Ci siamo. Fra poche ore l’Italia saprà se da Monaco di Baviera dovrà spostarsi a Wembley per giocare una o due partite ancora, se un intero Paese sarà in estasi sportiva, se davvero con la caduta di tante big si potrà pensare di alzare al cielo un trofeo vinto soltanto nel lontanissimo 1968. L’anno delle ribellioni, quello che fece da spartiacque nel mondo non sportivo ma che di fatto risulta la prima e unica volta in cui un Europeo ha portato davvero bene agli azzurri. La Nazionale è pronta a giocarsela ad armi pari contro il Belgio numero uno nel ranking Fifa e già questo è un bel successo. Poi, occorre convertire in campo tutti i bei discorsi fatti su questa squadra, che non sembra esprimere i valori storici del calcio italiano ma che piuttosto è una sintesi di tante cose viste qua e là, in salsa azzurra ma con un gioco che raramente si era mai visto in una squadra non di club.
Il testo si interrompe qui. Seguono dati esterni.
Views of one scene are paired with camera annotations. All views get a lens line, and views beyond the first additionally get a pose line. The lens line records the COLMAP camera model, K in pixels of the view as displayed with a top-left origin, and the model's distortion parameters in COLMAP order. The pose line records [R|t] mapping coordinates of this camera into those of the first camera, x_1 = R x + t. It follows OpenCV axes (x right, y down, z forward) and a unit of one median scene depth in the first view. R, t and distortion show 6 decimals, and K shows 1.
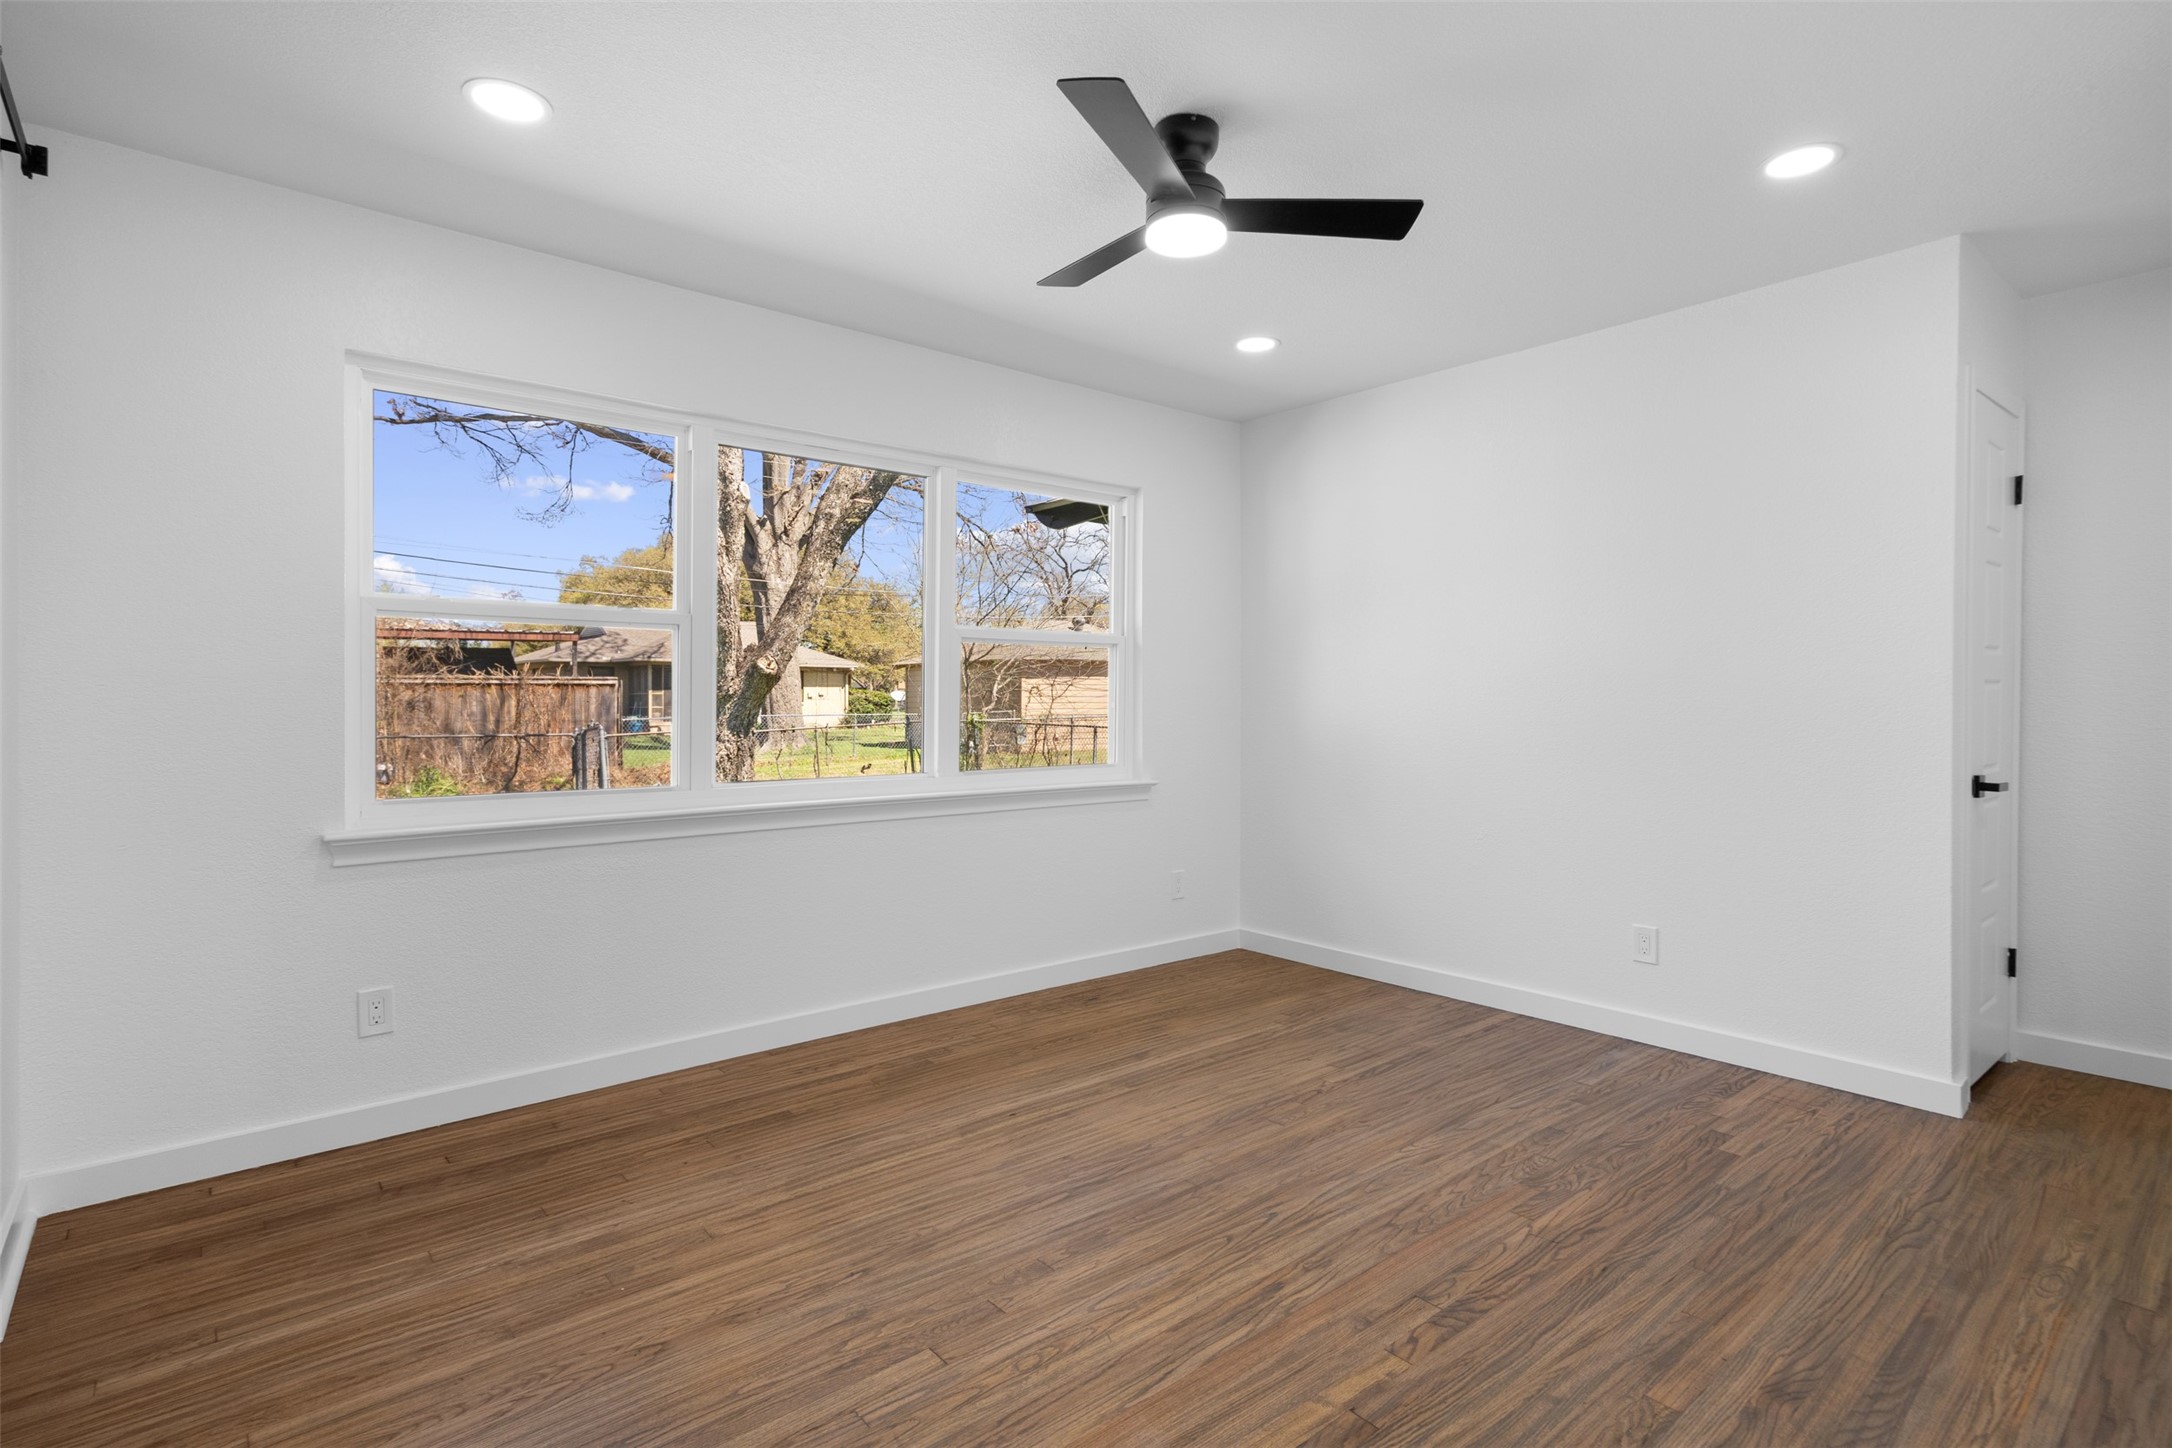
lens RADIAL K [[1053.1, 0, 1092.9], [0, 1053.1, 713.1], [0, 0, 1]] dist [0.000475, 0.000168]
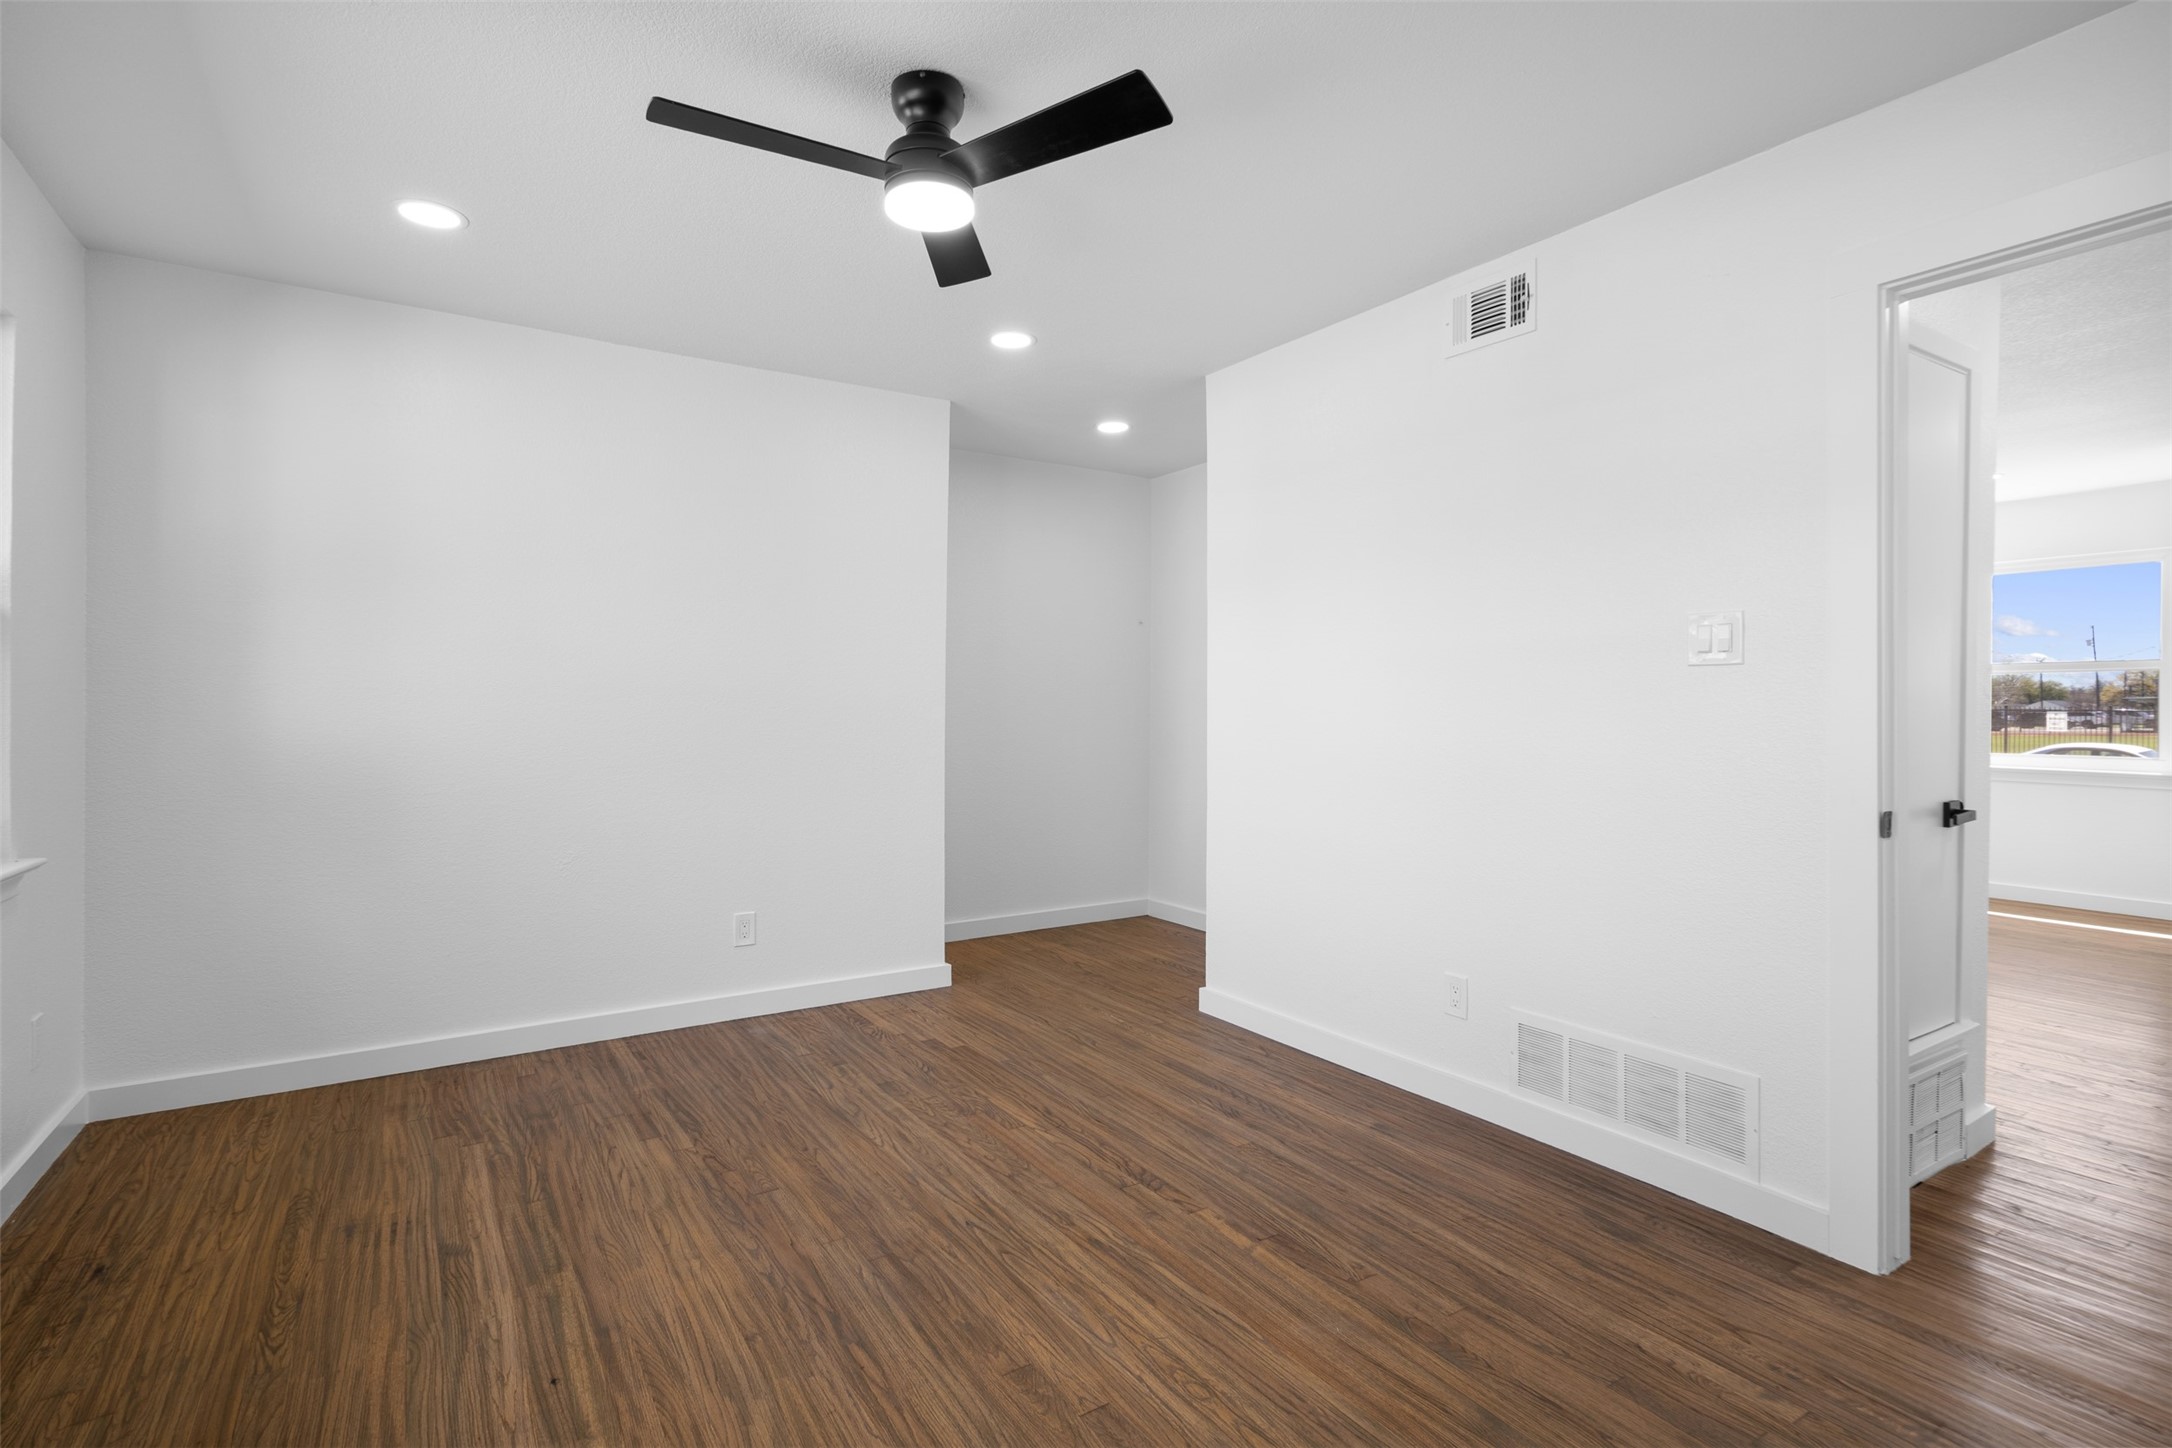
lens RADIAL K [[1053.1, 0, 1093.5], [0, 1053.1, 720.0], [0, 0, 1]] dist [0.000475, 0.000168]
pose [[0.128086, -0.013858, 0.991666, -0.692958], [0.009939, 0.999870, 0.012689, -0.015135], [-0.991713, 0.008231, 0.128207, 0.643341]]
Ecco, gli elogi sperticati è bene metterli da parte per stasera. I nostri rivali sono forti, fanno pretattica e in campo schiereranno, oltre ai super Lukaku e Mertens che conosciamo benissimo dalla Serie A, anche il fuoriclasse forse più decisivo dei Diavoli Rossi, quel De Bruyne che sembrava in dubbio, ma solo per chi voleva sognare in grande. Lui ci sarà, Hazard forse no, ma non sposta granché l’equilibrio visto che è solo un lontano parente di quello che fu. E poi Courtois in porta, la gioventù sugli esterni, la fisicità dei difensori in un modulo che dire camaleontico è poco.
Ma anche Mancini ha le sue risorse: abbiamo tanti possibili ballottaggi, probabilmente terremo fuori sia Locatelli che Berardi in favore di Verratti e Chiesa. Non ci mancano le alternative, non ci manca la qualità: ora serve lo spessore internazionale, quello che è un po’ mancato contro l’Austria, anche se era prevedibile. Ma col Belgio non partiamo da favoriti, anzi: con umiltà e con la voglia di regalare un sogno a sessanta milioni di italiani dopo due anni da incubo, può permetterci di compiere l’impresa.